Das werden wir. Versprochen.

Dann bis nächste Woche.

Bis nächste Woche und
vielen Dank nochmal.

Ich schalte mein Handy auf lautlos und lege es neben mir auf dem Nachttisch ab. Henry liegt neben mir zwischen den vielen weißen Kissen und blickt mich mit seinen braunen Augen mit den goldenen Flecken darin an.
„Jenny?" fragt er.
Ich schüttele den Kopf. „Dr. Cooke," erkläre ich. „Er fliegt wieder nach Hause, aber wir sollen nächste Woche zu zweit bei ihm erscheinen."
Henry hebt beide Augenbrauen und seufzt. „Ich schätze, Widerworte bringen da nichts," antwortet er.
„Das ist richtig. Ich möchte, dass du auf jeden Fall mitkommst. Er ist ein sehr guter Therapeut."
„Okay."
Ich lächele gefühlt seit Tagen zum ersten Mal wieder. Ich hatte mit einer Diskussion gerechnet, aber wieder einmal schafft dieser unglaubliche Mann es, mich zu überraschen.

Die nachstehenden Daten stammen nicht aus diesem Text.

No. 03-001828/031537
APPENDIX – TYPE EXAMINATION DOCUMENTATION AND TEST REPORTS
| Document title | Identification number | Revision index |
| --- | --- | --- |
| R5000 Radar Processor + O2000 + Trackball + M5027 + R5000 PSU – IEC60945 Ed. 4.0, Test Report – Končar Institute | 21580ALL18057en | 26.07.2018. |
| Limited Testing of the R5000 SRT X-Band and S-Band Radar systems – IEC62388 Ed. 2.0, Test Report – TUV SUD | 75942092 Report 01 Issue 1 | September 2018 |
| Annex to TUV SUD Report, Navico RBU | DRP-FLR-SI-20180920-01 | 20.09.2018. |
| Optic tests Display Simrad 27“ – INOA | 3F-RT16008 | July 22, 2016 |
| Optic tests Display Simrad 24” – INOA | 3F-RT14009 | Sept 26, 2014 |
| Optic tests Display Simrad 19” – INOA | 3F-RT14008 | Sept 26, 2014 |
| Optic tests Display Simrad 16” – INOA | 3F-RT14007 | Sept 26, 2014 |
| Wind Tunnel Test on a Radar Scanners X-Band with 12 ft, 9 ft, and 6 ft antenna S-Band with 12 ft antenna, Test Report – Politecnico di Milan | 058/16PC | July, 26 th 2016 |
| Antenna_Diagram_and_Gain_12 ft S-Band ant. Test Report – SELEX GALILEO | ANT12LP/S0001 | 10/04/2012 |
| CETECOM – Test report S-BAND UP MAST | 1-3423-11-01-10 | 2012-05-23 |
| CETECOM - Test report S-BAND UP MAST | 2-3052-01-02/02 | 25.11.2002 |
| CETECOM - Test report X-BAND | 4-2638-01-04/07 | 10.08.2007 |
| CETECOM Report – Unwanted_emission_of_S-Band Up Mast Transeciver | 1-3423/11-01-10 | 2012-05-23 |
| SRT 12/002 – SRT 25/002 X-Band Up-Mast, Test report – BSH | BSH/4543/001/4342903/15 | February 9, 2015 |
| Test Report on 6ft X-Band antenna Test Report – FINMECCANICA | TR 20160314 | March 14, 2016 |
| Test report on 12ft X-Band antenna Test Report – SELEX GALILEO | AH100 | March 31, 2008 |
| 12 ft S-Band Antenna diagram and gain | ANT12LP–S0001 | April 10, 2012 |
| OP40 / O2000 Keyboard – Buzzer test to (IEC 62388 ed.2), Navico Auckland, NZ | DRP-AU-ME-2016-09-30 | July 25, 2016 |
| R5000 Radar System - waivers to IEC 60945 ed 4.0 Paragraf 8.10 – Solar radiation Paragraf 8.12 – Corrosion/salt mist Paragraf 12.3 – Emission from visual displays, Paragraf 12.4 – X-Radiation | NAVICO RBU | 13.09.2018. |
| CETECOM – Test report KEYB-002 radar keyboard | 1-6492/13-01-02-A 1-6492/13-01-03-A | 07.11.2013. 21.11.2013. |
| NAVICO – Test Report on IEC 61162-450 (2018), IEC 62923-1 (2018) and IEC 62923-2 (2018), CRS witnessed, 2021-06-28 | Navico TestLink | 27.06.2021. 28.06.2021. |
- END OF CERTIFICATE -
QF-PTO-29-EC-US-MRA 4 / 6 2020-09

„Möchtest du dir noch die Stadt ansehen?" fragt Henry mich.
„Möchtest du denn?"
„Ich frage dich."
Ich überlege kurz und stelle fest, dass es mir egal ist, was wir tun. Solange er mich nicht wieder wegschickt. Und genau das sage ich ihm.
„Es tut mir leid, dass ich dich so erschreckt habe, Maxwell," sagt Henry nun ernst. „Ich hätte es dir vorher sagen sollen, aber ich hatte Angst.."
„Wovor?"
„Dass du mich dann nicht mehr magst."
Entsetzt sehe ich ihn an. Er denkt, ich könnte ihn nicht mehr mögen?

Vorsichtig lege ich meine Hand an seine Wange. „Ich habe dir auch von meinem.. Zustand berichtet. Und du bist nicht davongelaufen. Das kann ich immer noch nicht glauben."
Er lächelt und schmiegt sein Gesicht an meine Hand. „Das stimmt. Ich hätte gar nicht weglaufen können. Du hast mich von Anfang an verzaubert."
Nun hebe ich meine Augenbrauen, denn mir erschließt es sich ganz und gar nicht, wie er von meiner langweiligen Art verzaubert sein konnte.

„Jetzt schau nicht so überrascht," kichert Henry. „Du bist faszinierend, du weißt es nur nicht."
„Wenn du das sagst," murmele ich verlegen. Ich bin es nicht gewöhnt, Komplimente zu bekommen.
„Also," sagt er, weil er zu spüren scheint, dass ich schon wieder beunruhigt bin. „Ich würde gern hier bleiben, etwas zu Essen bestellen, sinnlosen Quatsch im Fernsehen schauen und mit dir kuscheln. Wäre das okay für dich?"
Ich sehe in seine funkelnden Augen und muss lächeln. Er will mit mir kuscheln? Ich nicke vorsichtig.
„Können wir erst kuscheln?" fragt Henry und ich muss grinsen, denn insgeheim hatte ich gehofft, dass seine Reihenfolge nicht festgelegt ist.

Er robbt noch dichter an mich heran und legt seinen Kopf auf meinem nackten Oberkörper ab. Meine Hand wandert unwillkürlich in seine Haare und Henry seufzt wohlig, als ich durch die Strähnen streiche.
„Was war dieses Wort?" murmele ich schläfrig. Zwar habe ich an diesem Wochenende so viel geschlafen, wie schon seit langem nicht mehr, aber Henrys Gegenwart ist so beruhigend, dass ich schon wieder müde werde.
„Welches?" flüstert er. Seine Finger malen unsichtbare Muster auf meinem Bauch. Ich mag das Gefühl. Es kitzelt, aber nur ganz wenig und kurz fällt mir auf, wie leicht es mir plötzlich fällt, mich auch in wenig Kleidung vor Henry zu zeigen.